4. Prior to class type in the values needed to calculate the least squares solution. I have set up the following table to be able to calculate the line of the equation for the least squares solution. Least squares solution table.

We find the following sums: (X-x)^2 = 147.72; (Y-y)^2 = 5289.8; (X-x)(Y-y) = 743.7

Solving using these numbers we can plug back into the equation

So, m = 743.7/147.72 = 5.03. As we said before we know that the mean must be included to find the line so we can use this to find b.

m = 5.03

x = 66.57

y = 167.43

167.43 = 5.03 (66.57) + b

167.43 = 334.84 + b, b = -167.41

so an approximation of the equation of the line is y = 5.03x -167.41

As you can see from our approximation by hand we came up with 5.03 as opposed to the graph, which calculated a more accurate number of 5.00 and for the height we calculated - 167.41 but the graph calculated -165. Explain to the class that when calculating by hand and rounding that you will arrive at an approximation close to what the actual least squares solution. The reasoning behind using Fathom and maybe a calculator to find least squares solution is because data sets can be huge and it would be nearly impossible for these type of sets to accurately be calculated by hand.

5. Revisit the term outlier again by introducing a new student to the class. This new student is coming from California and has advanced ahead six grade levels and is considered a genius for his age.
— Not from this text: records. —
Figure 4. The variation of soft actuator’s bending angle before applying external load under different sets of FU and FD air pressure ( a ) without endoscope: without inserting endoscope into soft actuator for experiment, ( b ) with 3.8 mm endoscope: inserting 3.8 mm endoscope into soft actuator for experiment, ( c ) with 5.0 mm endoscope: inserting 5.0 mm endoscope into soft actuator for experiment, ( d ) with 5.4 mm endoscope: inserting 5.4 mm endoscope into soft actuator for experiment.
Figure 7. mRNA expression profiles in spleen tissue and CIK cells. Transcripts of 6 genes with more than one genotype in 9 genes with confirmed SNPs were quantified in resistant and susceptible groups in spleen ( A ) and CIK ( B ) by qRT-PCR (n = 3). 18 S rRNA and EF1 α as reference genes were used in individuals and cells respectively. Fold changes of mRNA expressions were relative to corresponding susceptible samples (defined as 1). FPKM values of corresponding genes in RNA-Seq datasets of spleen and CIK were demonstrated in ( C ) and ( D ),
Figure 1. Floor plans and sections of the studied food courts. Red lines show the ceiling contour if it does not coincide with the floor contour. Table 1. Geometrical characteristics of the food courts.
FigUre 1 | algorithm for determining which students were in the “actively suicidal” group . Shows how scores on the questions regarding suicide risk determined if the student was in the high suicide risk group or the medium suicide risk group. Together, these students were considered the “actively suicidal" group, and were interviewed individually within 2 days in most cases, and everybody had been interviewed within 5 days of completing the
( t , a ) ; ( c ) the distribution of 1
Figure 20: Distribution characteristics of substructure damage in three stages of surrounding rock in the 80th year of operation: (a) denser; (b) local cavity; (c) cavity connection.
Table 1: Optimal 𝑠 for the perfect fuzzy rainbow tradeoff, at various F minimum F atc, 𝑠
Here are the attributes for Jack, the new student in the class:

Jack has the following measurements: Arm span - 34.5; Wrist Circumference - 2.75; Forearm width - 3.25; and Height - 41.0. With the introduction of this new student the new box plot for height looks like this:

6. Ask the students what the single dot to the far left represents?. What does new student do to this group of data? Is this considered an outlier according to the graph? Should outliers always be included in the data set? Ask for feedback to these questions.

7. Talk more about outliers and give a definitive definition and explanation. You can tell the students that an outlier is an observation that is numerically distant from the rest of the data. Statistics that are derived from data sets that include outliers will often be misleading. For example, if one is calculating the average temperature of 10 objects in a room, and most are between 20-25° Celsius, but an oven is at 350° C, the median of the data may be 23 but the mean temperature will be 55. In this case, the median better reflects the temperature of a randomly sampled object than the mean. Outliers may be indicative of data points that belong to a different population than the rest of the sample set. However, a small number of outliers are expected in normal distributions.

7. Using the classroom laptops at their desk have the students create a small data set of their own. Make sure they create a collection, a table and then a graph. Ask students to include an outlier in the data set. Walk around the room to verify that the students have created an outlier and can see what happens when points in the table are changed.


By having students understand the least squares solution we can complete this unit talking about linear models and what they can tell us. Correlation between variables can be validated and the strength of predictions can be verified. Also observing what outliers can do to a data set will enable students to see if this data should be included or not. The third day of the lesson is mainly for students to explore using Fathom and seeing what happens to graphs when data points change.


Using Fathom students will be asked to develop a collection of data, develop a Fathom table of that data and graph the least squares solution. The least squares solution also will have to be calculated by hand. At least eight data points must be used and the data must be fairly accurate according to the attributes that are being used. Some examples will be given such as Year/100 m dash world record time, Income/Number of years of education and Population of a City/Number of schools. Also included must be three examples of an outlier that could occur in the data set and three predictions for data that was not included in the set that they established.